Week 2: June 11, 2019

When I am learning to apply new concepts, I like start by digging into the exact meaning of a concept.  To me, the concepts of “interdisciplinary practice”, particularly when expressed as “relevant disciplines” was a bit challenging. Discipline has many meanings, however, the best interpretation for this context was disciplines as thematic fields of study or interest. I struggled with the concept of “critical” when applied to related disciplines.  Criticality can mean crucial, relevant or a form of judgement.  For this exercise, when examining a photographic sample from my project, “Girl”, I choose to examine the content and style of the photograph in relation to influential disciplines. 

Project: The Girl and the Egg

My photograph, “Girl” is from a series of illustrations for a book in progress about the embodiment of the seasons.  When I was creating this project, I could see the scene, lighting, dress of the model and other details.  I storyboarded it out, sketching angles and desired backdrops.  I worked with a model and photographed this series in Sweden.

Upon examination of this photograph, I was really surprised when I realized that the clear picture I had in mind, which I thought was my own, unadulterated invention, was a close approximation of the work of Maxfield Parrish, a popular American artist and illustrator.  I loved the vivid colors and Romantic style as a kid- to me then, it was absolute escapism.  It’s interesting how, while we may not consciously think about specific influences, we indeed are influenced by our experiences. 

Maxfield Parrish. 1910. Jason and the Talking Oak.

The second discipline which is reflected in my work, “Girl” is Greek art, specifically, the statues called “kore”, which translate to “girl”.  These statutes are thought to be an embodiment of the young goddess Persephone.  Interestingly, the storyline of this series of photos is has parallels to Persephone.

Acropolis Museum.
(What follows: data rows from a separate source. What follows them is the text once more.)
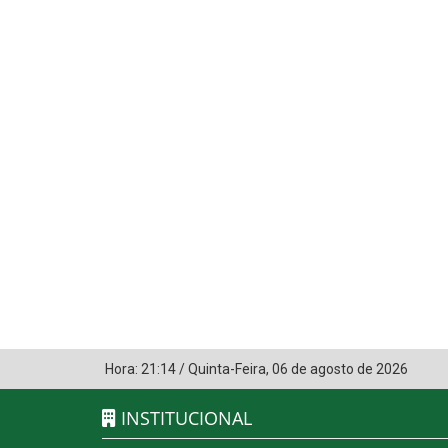
Hora:
21:14
/
Quinta-Feira
,
06 de agosto de 2026
INSTITUCIONAL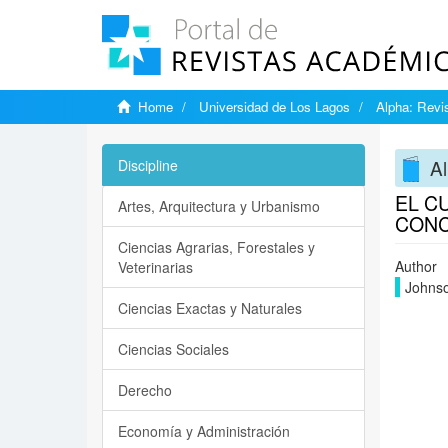
Home
Universidad de Los Lagos
Alpha: Revis
Al
Discipline
EL C
Artes, Arquitectura y Urbanismo
CON
Ciencias Agrarias, Forestales y
Author
Veterinarias
Johnso
Ciencias Exactas y Naturales
Ciencias Sociales
Derecho
Economía y Administración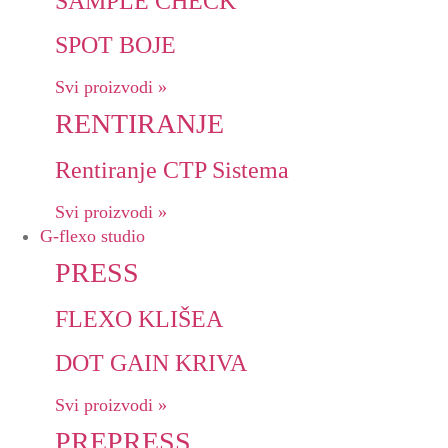
SAMPLE CHECK
SPOT BOJE
Svi proizvodi »
RENTIRANJE
Rentiranje CTP Sistema
Svi proizvodi »
G-flexo studio
PRESS
FLEXO KLIŠEA
DOT GAIN KRIVA
Svi proizvodi »
PREPRESS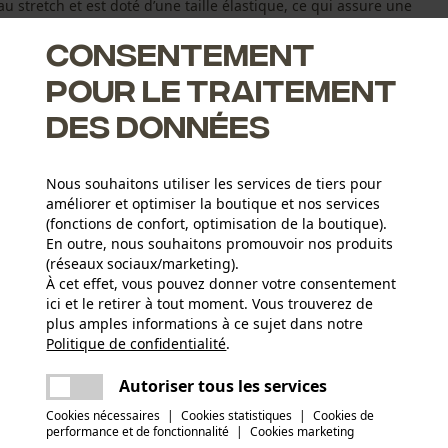
u stretch et est doté d’une taille élastique, ce qui assure une
Consentement
pour le traitement
des données
Nous souhaitons utiliser les services de tiers pour
améliorer et optimiser la boutique et nos services
(fonctions de confort, optimisation de la boutique).
En outre, nous souhaitons promouvoir nos produits
(réseaux sociaux/marketing).
À cet effet, vous pouvez donner votre consentement
ici et le retirer à tout moment. Vous trouverez de
Groupe dâge
plus amples informations à ce sujet dans notre
adulte
Politique de confidentialité
partager
.
Une erreur s'est produite. Veuillez essayer
encore.
mail
Autoriser tous les services
Matériau principal
Mélange de fibres synthétiques
Nombre de poches
Cookies nécessaires
|
Cookies statistiques
|
Cookies de
performance et de fonctionnalité
|
Cookies marketing
3 pcs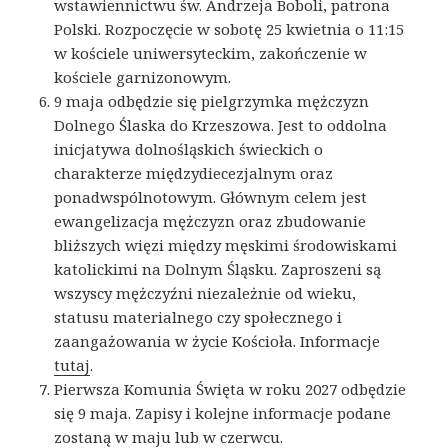
wstawiennictwu św. Andrzeja Boboli, patrona
Polski. Rozpoczęcie w sobotę 25 kwietnia o 11:15
w kościele uniwersyteckim, zakończenie w
kościele garnizonowym.
9 maja odbędzie się pielgrzymka mężczyzn
Dolnego Ślaska do Krzeszowa. Jest to oddolna
inicjatywa dolnośląskich świeckich o
charakterze międzydiecezjalnym oraz
ponadwspólnotowym. Głównym celem jest
ewangelizacja mężczyzn oraz zbudowanie
bliższych więzi między męskimi środowiskami
katolickimi na Dolnym Śląsku. Zaproszeni są
wszyscy mężczyźni niezależnie od wieku,
statusu materialnego czy społecznego i
zaangażowania w życie Kościoła. Informacje
tutaj
.
Pierwsza Komunia Święta w roku 2027 odbędzie
się 9 maja. Zapisy i kolejne informacje podane
zostaną w maju lub w czerwcu.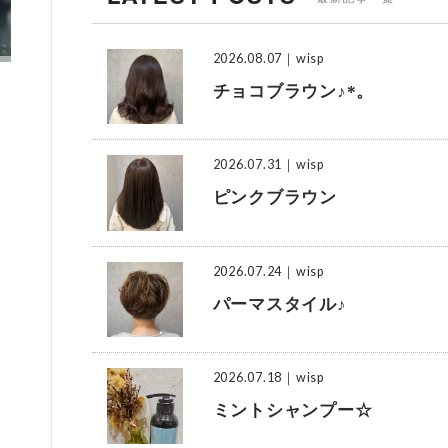
2026.08.07
｜wisp
チョコブラウン♪*。
2026.07.31
｜wisp
ピンクブラウン
2026.07.24
｜wisp
パーマスタイル♪
2026.07.18
｜wisp
ミントシャンプー☆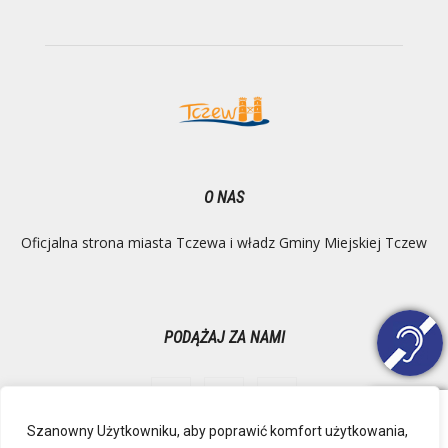
O NAS
Oficjalna strona miasta Tczewa i władz Gminy Miejskiej Tczew
PODĄŻAJ ZA NAMI
Szanowny Użytkowniku, aby poprawić komfort użytkowania,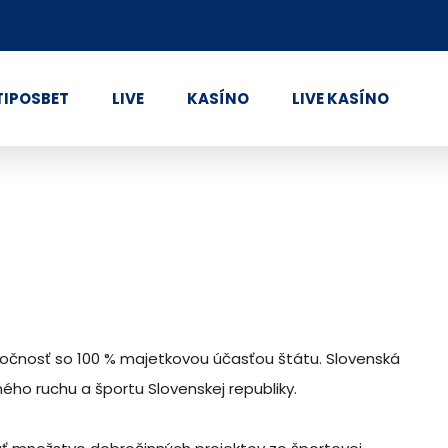
TIPOSBET
LIVE
KASÍNO
LIVE KASÍNO
oločnosť so 100 % majetkovou účasťou štátu. Slovenská
ého ruchu a športu Slovenskej republiky.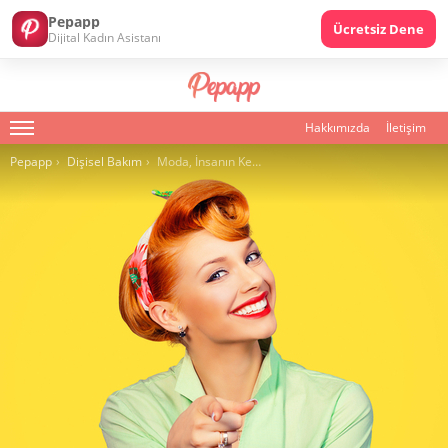
Pepapp
Ücretsiz Dene
Dijital Kadın Asistanı
Hakkımızda
İletişim
Menu
You are here:
Pepapp
Dişisel Bakım
Moda, İnsanın Kendi Seçtiğini Giymesidir!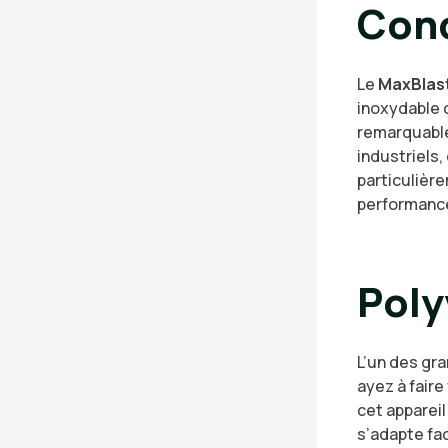
Conc
Le
MaxBlast
inoxydable d
remarquable
industriels,
particulièr
performanc
Poly
L’un des gr
ayez à fair
cet appareil
s’adapte fa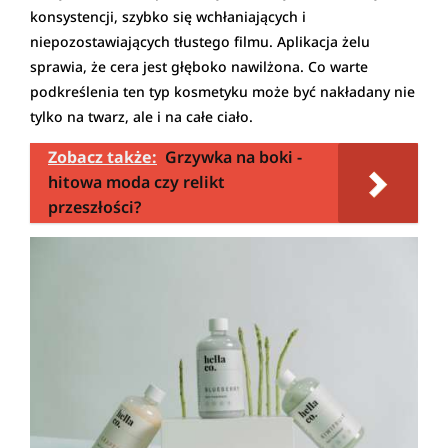
konsystencji, szybko się wchłaniających i
niepozostawiających tłustego filmu. Aplikacja żelu
sprawia, że cera jest głęboko nawilżona. Co warte
podkreślenia ten typ kosmetyku może być nakładany nie
tylko na twarz, ale i na całe ciało.
Zobacz także:
Grzywka na boki -
hitowa moda czy relikt
przeszłości?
BCE 510. Greek Kore with almond eyes. pict.html. 2019. pict.html. [ONLINE] Available at: http://www2.oberlin.edu/images/636/pict.html. [Accessed 14 June 2019].

Examining a photograph which I have taken and finding related disciplines, after the photograph is created, is a little bit like reverse engineering.  The photo is a product and I am searching for the creative process which caused this product.  I think that I have an opportunity to work more proactively: I can think about influences, about disciplines and about what I want to convey, then capture the images.  Let’s see what happens.